Alors que les arbitrages concernant le montant de la PMTVA (1) se font toujours attendre (2), 250 éleveurs se sont rassemblés mercredi à Charolles et Autun (Saône-et-Loire) pour exprimer leurs inquiétudes.

Dans le premier département allaitant de France (210.000 PMTVA pour 225.000 vaches), cette prime représente un poids important dans les résultats des exploitations : 15.300 € par an sur les cinq dernières années, soit l'équivalent d'un revenu annuel par Utaf. Qui plus est, elle a toujours été considérée comme un outil adapté pour maintenir une production bovine dans cette zone défavorisée.

Les systèmes herbagers extensifs spécialisés de la Saône-et-Loire (86 vaches sur 95 ha en moyenne) craignent finalement d'être pénalisés par une réforme dont l'objectif était pourtant de conforter la situation économique des élevages. C'est l'incompréhension.

« Plus on fait tourner les calculettes et plus on est inquiet », note Christian Bajard, le président de la section bovine départementale. « Après la surprime sur les 52 premiers hectares, le versement de la PHAE non plus sur 100 ha mais sur 75 ha, l'impact de la convergence sur des DPU initialement peu élevés (en moyenne 230 €/ha en exploitation allaitante en Saône-et-Loire), la baisse de la PMTVA serait la cerise sur le gâteau ! »

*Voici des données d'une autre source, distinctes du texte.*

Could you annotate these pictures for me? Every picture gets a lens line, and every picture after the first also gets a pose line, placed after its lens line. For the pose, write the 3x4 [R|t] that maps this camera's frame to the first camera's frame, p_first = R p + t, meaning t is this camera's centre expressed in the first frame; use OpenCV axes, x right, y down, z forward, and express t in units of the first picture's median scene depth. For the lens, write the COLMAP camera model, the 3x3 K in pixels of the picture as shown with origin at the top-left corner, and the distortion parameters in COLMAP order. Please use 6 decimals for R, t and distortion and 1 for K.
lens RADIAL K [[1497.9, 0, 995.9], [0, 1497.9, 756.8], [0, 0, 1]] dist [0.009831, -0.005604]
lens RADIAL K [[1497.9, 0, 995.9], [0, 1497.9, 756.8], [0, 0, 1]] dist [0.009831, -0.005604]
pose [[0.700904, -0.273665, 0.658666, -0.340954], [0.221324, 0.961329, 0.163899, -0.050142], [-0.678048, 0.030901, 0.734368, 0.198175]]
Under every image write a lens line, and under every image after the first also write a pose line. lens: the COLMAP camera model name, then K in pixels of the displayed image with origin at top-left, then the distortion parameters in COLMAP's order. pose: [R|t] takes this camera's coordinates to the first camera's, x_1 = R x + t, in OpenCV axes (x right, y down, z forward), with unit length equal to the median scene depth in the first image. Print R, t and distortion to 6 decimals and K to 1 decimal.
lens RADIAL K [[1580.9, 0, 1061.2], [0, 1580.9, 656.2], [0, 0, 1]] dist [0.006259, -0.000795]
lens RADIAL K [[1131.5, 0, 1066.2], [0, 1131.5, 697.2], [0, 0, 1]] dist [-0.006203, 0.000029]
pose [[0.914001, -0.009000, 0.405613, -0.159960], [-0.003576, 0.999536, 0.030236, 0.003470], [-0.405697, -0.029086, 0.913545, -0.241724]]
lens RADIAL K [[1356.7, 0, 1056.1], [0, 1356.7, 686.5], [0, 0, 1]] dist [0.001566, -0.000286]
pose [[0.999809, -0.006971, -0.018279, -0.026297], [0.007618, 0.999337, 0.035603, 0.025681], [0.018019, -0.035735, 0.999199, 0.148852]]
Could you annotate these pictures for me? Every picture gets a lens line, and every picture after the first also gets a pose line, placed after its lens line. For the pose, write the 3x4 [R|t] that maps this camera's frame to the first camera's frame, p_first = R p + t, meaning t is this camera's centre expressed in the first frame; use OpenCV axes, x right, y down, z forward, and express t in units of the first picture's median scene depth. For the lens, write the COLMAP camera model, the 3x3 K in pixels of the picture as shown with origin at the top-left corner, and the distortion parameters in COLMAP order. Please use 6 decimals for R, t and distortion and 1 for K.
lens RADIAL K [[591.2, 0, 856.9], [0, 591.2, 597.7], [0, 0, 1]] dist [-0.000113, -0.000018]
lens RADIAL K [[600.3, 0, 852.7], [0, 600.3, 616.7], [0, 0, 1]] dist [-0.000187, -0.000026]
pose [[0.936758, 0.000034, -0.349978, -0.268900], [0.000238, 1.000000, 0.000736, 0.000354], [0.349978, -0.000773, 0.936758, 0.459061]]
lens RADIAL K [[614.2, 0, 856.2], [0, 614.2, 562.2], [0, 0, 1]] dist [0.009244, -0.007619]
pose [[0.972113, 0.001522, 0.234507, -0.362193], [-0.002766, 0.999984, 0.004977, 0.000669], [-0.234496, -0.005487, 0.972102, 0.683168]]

« Pour conserver le niveau actuel d'aides PMTVA (175 € par animal primé), le montant des aides versées à partir de la 41e vache doit être très supérieur aux informations qui circulent actuellement (80-100 euros) ».

_____ 

(1) Prime au maintien du troupeau de vaches allaitantes.

(2) Seul le niveau de la prime pour les 40 premières vaches a été annoncé : 200 € par animal.